As important is the pandemic's dramatic effect on the typical basket of goods and services consumers have to choose from, as there were fewer destinations like restaurants and vacations that tend to incur both large and small credit card transactions.

Personal Loan Debt

Personal loan balances grew by 5.9% overall in 2021 to $436.18 billion in 2021, as more consumers took out these installment loans.

Average Personal Loan Debt by Generation
2020 2021 Change
Generation Z $6,004 $6,658 +10.9%
Millennials $12,306 $13,418 +9%
Generation X $17,733 $18,922 +6.7%
Baby boomers $19,700 $20,370 +3.4%
Silent generation $17,123 $17,334 +1.2%

Source: Experian data from Q3 of each year; ages as of 2021

As with credit cards, younger consumers may not yet have the expenses more typical of older generations, such as financing a family vacation, making home repairs or consolidating other debts with a large personal loan.

Total Personal Loan Debt by Type
2020 2021 Change
Unsecured personal loans $127.27B $133.17B +4.6%
Secured personal loans $284.53B $303.01B +6.5%

Source: Experian data from Q3 of each year

Unsecured personal loans, which aren't backed by collateral, grew by 4.6% in 2021 to $133.17 billion. Typically, these are lump-sum loans that are paid back in three to five years in fixed monthly payments. Personal loans are often used for debt consolidation, weddings and home renovations.

Secured personal loans, which are backed by collateral, grew at an even greater rate of 6.5% in 2021.

Factors Helping Consumers Manage Debt

Despite significant whipsaw effects in the U.S. economy—uncertain personal income streams, supply shortages and now inflation—consumers still have the willingness and ability to finance purchases.

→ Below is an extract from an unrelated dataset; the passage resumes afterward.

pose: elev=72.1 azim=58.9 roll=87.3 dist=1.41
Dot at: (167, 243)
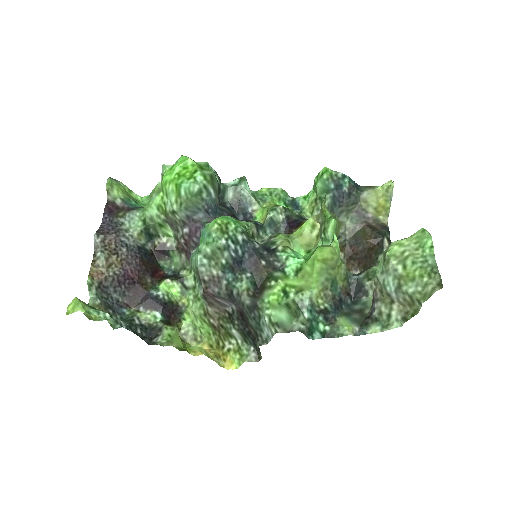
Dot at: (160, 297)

Delinquencies remain low, suggesting that consumers remain able to effectively manage their debts. Three major tools available to borrowers have been:

  • An increase in income: Wages increased by 4.2% from September 2020 through September 2021, and have grown at an even greater rate since.
  • Lasting impact from pandemic-related federal assistance programs: Based on expanded unemployment insurance, multiple rounds of one-time stimulus checks and the ability of millions of homeowners and student loan borrowers to enter forbearance or otherwise pause payments, families were able to increase their median cash balance by 50% over prepandemic levels, according to data from JPMorgan Chase Institute.
  • Refinancing: Homeowners were able to reduce their monthly payments by a collective $1.3 billion per month by refinancing either the rate or the term of their mortgage, according to industry observer Black Knight Inc.

Methodology: The analysis results provided are based on an Experian-created statistically relevant aggregate sampling of our consumer credit database that may include use of the FICO® Score 8 version. Different sampling parameters may generate different findings compared with other similar analysis. Analyzed credit data did not contain personal identification information. Metro areas group counties and cities into specific geographic areas for population censuses and compilations of related statistical data.